I play every style of music. Surf music too. I dig Latino music. I tutored Ritchie Valens, for Crissakes. I love Jimi Hendrix and the Ramones. I love emotional music. If I see someone with a cowboy hat [in the audience] I’ll do Johnny Cash. I did a piano concerto-type thing at the last place I played. I can play [the piano] like Jerry Lee Lewis. I can play classical and romantic works too. I don’t do this sort of thing often on interviews, but listen. (Dale proceeds to play the piano, starting off with some scales, then rocking out with a heavy boogie-woogie vibe for two minutes before continuing to talk). I wasn’t trained to do this; I learned it myself.
Where does all of that come from?
I was like this all my life; because it’s like building a house, you start from the ground up. Lana, my wife, is a main source. When Lana sings, it’s beautiful … she has that voice. She’s got a mind that’s unbelievable. She was sent to me from the heavens above.
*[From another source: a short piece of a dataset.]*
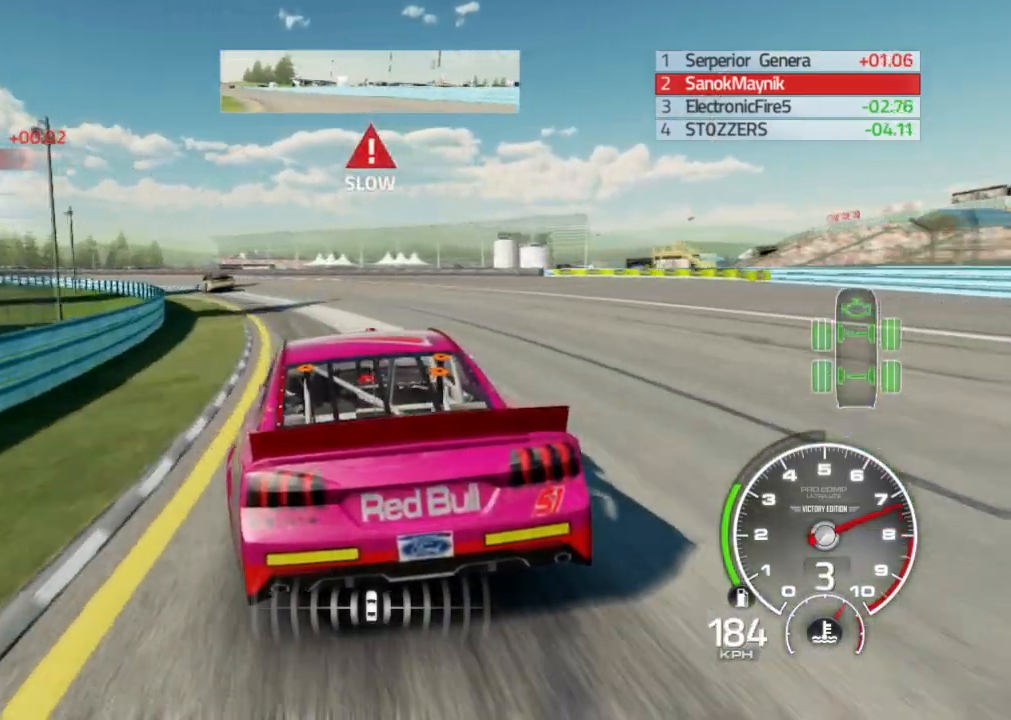
{"buttons": [], "left_stick": "left", "right_stick": "center", "events": [[67, "L2", "up"], [167, "L2", "down"], [267, "L2", "up"]]}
But my whole life has been like that … okay I’ll tell you, this is what I got from the monks. They spend their lives trying to know the Buddha. There are no gray parts to life. It’s either right or it’s wrong. One time I asked one of my masters, “How can I be the best?” He told me that I could be the best, but that first I had to give it up, everything. Then, you’ve got to live it, breathe it, you’ve got to sleep and dream it. Then he asked me, “Do you want to be master of one or master of none?” That made sense to me. But no matter what I do, what things I construct, on a scale of 1 to 10, it usually comes out as a 25. I try and strive for perfection in all things, though I am a master of none. It’s a way of life.
What advice do you have for young musicians?
When you start playing an instrument—no matter what it is—and you’re loving it, and this big band or manager comes to see you play and tells you, “We like the way you play,” don’t go with them. Walk your own path, no matter what people say to you. I don’t hang out with musicians. I don’t like the people in show business either because they are phony and fake. They won’t give you a street to go down. Now, there are people out there in the business who’ve been through a lot, and it shows in their work. I was talking to [country music superstar] Charlie Daniels about this. He said something that bears repeating, “Son, they can’t do what you do. You just go out there and do what you do.”